>> START Information provided

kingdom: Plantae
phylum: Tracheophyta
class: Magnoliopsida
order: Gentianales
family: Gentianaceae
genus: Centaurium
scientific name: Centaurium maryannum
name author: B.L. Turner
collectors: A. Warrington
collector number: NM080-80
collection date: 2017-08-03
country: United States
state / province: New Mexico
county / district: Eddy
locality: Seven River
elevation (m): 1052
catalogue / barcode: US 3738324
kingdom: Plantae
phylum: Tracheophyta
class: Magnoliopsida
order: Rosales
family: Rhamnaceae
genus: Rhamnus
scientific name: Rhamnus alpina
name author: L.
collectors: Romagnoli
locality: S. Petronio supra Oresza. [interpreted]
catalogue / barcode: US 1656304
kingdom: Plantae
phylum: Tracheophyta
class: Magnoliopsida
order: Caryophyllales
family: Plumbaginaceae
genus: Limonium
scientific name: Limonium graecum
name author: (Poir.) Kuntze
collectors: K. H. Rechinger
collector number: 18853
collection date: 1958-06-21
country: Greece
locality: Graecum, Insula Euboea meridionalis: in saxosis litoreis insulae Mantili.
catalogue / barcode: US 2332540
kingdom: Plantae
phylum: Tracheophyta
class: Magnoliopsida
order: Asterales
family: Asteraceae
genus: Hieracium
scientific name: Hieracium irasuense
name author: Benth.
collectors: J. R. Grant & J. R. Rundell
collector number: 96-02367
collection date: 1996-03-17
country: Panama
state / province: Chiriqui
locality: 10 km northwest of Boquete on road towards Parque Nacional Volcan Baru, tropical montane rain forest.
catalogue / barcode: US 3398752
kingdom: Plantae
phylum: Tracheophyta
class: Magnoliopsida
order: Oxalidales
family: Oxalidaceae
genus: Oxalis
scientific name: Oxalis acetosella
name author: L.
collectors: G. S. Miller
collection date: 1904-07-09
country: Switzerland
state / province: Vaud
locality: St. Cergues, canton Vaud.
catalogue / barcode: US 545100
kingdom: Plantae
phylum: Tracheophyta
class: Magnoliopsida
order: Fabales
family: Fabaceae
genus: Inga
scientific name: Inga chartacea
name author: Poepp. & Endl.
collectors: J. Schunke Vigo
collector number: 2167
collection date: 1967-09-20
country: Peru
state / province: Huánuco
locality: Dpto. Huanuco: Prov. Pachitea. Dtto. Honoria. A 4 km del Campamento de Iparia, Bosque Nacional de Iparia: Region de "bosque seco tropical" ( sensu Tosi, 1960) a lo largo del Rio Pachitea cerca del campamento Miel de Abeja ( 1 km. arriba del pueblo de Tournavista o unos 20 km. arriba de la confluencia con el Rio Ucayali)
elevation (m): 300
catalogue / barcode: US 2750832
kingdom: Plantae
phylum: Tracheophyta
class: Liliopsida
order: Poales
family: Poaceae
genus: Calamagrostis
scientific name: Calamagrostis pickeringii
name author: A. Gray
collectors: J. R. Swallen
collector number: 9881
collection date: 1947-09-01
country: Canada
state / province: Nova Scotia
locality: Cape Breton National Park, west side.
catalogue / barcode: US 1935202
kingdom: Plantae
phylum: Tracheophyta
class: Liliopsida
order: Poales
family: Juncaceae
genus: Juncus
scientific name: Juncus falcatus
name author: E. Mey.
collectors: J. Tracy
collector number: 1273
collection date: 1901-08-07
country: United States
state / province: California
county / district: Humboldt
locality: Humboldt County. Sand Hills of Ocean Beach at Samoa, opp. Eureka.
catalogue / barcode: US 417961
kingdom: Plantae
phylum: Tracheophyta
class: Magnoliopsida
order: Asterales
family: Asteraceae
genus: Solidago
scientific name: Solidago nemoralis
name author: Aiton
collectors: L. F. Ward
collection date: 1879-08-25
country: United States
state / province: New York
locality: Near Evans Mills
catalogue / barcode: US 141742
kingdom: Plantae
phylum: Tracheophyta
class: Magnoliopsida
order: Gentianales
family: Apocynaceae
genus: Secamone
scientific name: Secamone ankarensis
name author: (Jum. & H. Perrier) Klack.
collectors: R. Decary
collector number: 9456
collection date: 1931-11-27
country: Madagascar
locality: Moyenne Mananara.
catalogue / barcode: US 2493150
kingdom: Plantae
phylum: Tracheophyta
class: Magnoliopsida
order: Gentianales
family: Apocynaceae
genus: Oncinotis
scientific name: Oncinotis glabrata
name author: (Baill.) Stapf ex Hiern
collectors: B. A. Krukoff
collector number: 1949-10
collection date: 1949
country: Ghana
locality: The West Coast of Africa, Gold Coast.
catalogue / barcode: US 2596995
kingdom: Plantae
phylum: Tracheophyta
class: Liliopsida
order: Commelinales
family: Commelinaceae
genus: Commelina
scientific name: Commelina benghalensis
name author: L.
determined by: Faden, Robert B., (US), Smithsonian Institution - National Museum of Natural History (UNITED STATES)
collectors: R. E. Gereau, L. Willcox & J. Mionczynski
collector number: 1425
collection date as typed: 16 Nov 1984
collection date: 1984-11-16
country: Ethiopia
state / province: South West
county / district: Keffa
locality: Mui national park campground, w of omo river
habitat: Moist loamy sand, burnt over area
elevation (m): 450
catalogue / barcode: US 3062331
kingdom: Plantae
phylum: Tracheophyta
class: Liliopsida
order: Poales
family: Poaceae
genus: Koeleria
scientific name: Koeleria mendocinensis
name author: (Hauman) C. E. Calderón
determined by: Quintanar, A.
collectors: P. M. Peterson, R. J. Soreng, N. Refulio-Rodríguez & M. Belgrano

>> END Information provided

## What you will do
Copy out each line of the data that contains the string "province".

## Exercise answer
state / province: New Mexico
state / province: Chiriqui
state / province: Vaud
state / province: Huánuco
state / province: Nova Scotia
state / province: California
state / province: New York
state / province: South West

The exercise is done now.